O carregamento progressivo resolve esse problema: em tempo de execução, os agentes veem apenas os metadados das habilidades (nome e descrição). O conteúdo completo é carregado somente quando o agente determina que uma habilidade é relevante para a tarefa atual. Isso significa que a quantidade de contexto agrupada nas habilidades pode ser praticamente ilimitada sem comprometer a capacidade de raciocínio do agente.
Quando desenvolver um agente ou uma habilidade
Então, como decidir? Use a seguinte comparação para orientar suas decisões arquitetônicas:
| Crie um agente quando precisar... | Desenvolva uma habilidade quando precisar... |
|---|---|
| Orquestração completa do fluxo de trabalho com árvores de decisão de múltiplas etapas. | Conhecimento processual reutilizável e aplicável em diversos contextos. |
| Gestão estatal em operações complexas. | Contribuições de conhecimento especializado da área por parte de pessoas que não são desenvolvedoras. |
| Controle de qualidade por meio de avaliações sistemáticas. | Proteção da janela de contexto por meio de carregamento seletivo. |
| Limites de escopo que impedem o uso indevido. | Capacidades que podem evoluir independentemente. |
Muitos agentes existentes — basicamente prompts estruturados com acesso a ferramentas — provavelmente podem se tornar habilidades com alterações mínimas. Mas alguns casos de uso realmente exigem o controle, o gerenciamento de escopo e a capacidade de avaliação que os agentes completos oferecem.
Um exemplo prático: Migração para o ClickHouse
Enfrentamos exatamente essa decisão arquitetônica durante a construção. clickhouse.build, um assistente de codificação baseado em agentes que ajuda os desenvolvedores a migrar cargas de trabalho analíticas do Postgres para o ClickHouse. Nossa interface de linha de comando (CLI) inicialmente fornecia quatro agentes especializados: um scanner que identifica consultas analíticas em bases de código, um migrador de dados para configurar ClickPipes, um migrador de código que adiciona interfaces ClickHouse mantendo a compatibilidade com versões anteriores e um agente de controle de qualidade para validar as alterações.
O escopo era deliberadamente restrito: consultas Postgres e bases de código TypeScript.

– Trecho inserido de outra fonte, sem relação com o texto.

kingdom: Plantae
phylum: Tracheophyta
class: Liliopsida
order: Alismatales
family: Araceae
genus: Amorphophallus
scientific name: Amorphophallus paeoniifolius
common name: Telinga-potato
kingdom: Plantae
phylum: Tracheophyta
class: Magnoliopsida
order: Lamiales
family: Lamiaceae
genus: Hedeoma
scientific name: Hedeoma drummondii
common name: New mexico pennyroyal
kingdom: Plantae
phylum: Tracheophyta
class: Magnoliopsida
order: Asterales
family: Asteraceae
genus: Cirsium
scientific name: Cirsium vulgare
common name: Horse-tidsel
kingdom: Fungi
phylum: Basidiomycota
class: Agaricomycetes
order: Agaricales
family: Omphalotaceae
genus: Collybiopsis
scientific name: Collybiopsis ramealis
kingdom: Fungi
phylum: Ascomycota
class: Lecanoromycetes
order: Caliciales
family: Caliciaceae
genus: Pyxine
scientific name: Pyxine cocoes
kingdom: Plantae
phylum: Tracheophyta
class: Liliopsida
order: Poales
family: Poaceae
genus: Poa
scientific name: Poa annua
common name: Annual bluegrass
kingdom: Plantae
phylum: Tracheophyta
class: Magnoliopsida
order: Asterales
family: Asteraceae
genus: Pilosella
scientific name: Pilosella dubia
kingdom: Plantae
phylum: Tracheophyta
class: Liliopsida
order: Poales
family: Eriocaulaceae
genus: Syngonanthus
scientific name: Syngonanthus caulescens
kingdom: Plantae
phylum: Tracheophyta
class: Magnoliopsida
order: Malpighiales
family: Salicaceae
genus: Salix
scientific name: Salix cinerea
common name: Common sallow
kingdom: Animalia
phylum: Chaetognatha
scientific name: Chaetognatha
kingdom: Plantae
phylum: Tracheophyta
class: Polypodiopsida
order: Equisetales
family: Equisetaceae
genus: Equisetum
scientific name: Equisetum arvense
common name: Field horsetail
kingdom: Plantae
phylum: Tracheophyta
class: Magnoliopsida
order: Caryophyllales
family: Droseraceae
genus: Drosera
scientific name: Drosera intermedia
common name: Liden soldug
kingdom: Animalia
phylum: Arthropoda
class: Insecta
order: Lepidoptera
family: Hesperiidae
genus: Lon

Essa especificidade tornava os agentes eficientes, mas limitava sua aplicabilidade. Quando a Anthropic lançou o Agent Skills em outubro de 2025, vimos uma oportunidade de expandir esse escopo restrito sem sacrificar a qualidade.
Com a introdução das Skills, agora podemos oferecer suporte a outras fontes de processamento de transações online (OLTP), como MySQL e MongoDB, bases de código em Python e Java, e fluxos de trabalho de controle de qualidade mais flexíveis, sem precisar reescrever nossos agentes principais. Os responsáveis pela manutenção dos clientes de linguagem podem desenvolver Skills para seus domínios (Golang, Java, Python) sem alterar a lógica de orquestração dos agentes. Podemos criar avaliações em torno de Skills específicas e aprimorá-las isoladamente.
Agentes precisam de licença para exercer determinada função.
O futuro de Agente de IA Não se trata de escolher entre agentes e habilidades. Trata-se de agentes equipados com as habilidades certas no momento certo; agentes com uma "licença para usar habilidades", por assim dizer. Os agentes orquestram, mantêm o escopo e garantem a qualidade por meio de avaliações. As habilidades, por sua vez, agrupam a expertise, protegem as janelas de contexto e possibilitam contribuições de especialistas no domínio.
Essa arquitetura já está remodelando sistemas de produção como o clickhouse.build e, com o surgimento de habilidades como um padrão aberto juntamente com o MCP, está posicionada para se tornar o caminho padrão para a construção de sistemas de IA escaláveis e de fácil manutenção.